Could you copy exactly the line that contains "sit quietly in your thoughts for an" and every line after it to the end of the records, and nothing more?
┏━━
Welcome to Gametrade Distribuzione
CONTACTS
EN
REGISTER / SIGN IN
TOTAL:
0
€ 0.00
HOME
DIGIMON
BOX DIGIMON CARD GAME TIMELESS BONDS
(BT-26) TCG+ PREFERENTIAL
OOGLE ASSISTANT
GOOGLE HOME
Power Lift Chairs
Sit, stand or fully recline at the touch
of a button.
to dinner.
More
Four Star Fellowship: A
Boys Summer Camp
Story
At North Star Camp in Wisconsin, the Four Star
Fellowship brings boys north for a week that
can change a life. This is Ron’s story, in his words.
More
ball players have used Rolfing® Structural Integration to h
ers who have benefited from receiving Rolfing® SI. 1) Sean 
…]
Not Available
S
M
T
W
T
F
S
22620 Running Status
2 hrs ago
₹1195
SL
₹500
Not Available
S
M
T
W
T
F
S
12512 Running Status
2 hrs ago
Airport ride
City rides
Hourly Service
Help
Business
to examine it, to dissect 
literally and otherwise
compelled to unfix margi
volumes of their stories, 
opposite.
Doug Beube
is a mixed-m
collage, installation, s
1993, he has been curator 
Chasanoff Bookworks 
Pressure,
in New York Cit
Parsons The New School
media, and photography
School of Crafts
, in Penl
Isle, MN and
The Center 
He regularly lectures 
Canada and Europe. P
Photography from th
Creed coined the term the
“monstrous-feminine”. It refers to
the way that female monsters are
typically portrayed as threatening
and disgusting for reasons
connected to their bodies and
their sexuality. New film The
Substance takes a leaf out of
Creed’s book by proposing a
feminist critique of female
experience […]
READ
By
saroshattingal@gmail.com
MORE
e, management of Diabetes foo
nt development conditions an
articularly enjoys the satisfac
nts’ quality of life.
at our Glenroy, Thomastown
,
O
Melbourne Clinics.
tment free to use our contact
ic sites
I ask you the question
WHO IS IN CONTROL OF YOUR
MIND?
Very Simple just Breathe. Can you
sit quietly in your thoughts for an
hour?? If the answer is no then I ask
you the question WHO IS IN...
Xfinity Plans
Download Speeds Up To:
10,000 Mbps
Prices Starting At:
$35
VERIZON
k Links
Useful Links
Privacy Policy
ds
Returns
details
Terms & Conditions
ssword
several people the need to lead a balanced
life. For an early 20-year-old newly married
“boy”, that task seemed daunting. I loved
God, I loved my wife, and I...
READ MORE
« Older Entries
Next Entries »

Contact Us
┗━━
**Exercise solution:**
sit quietly in your thoughts for an
hour?? If the answer is no then I ask
you the question WHO IS IN...
Xfinity Plans
Download Speeds Up To:
10,000 Mbps
Prices Starting At:
$35
VERIZON
k Links
Useful Links
Privacy Policy
ds
Returns
details
Terms & Conditions
ssword
several people the need to lead a balanced
life. For an early 20-year-old newly married
“boy”, that task seemed daunting. I loved
God, I loved my wife, and I...
READ MORE
« Older Entries
Next Entries »

Contact Us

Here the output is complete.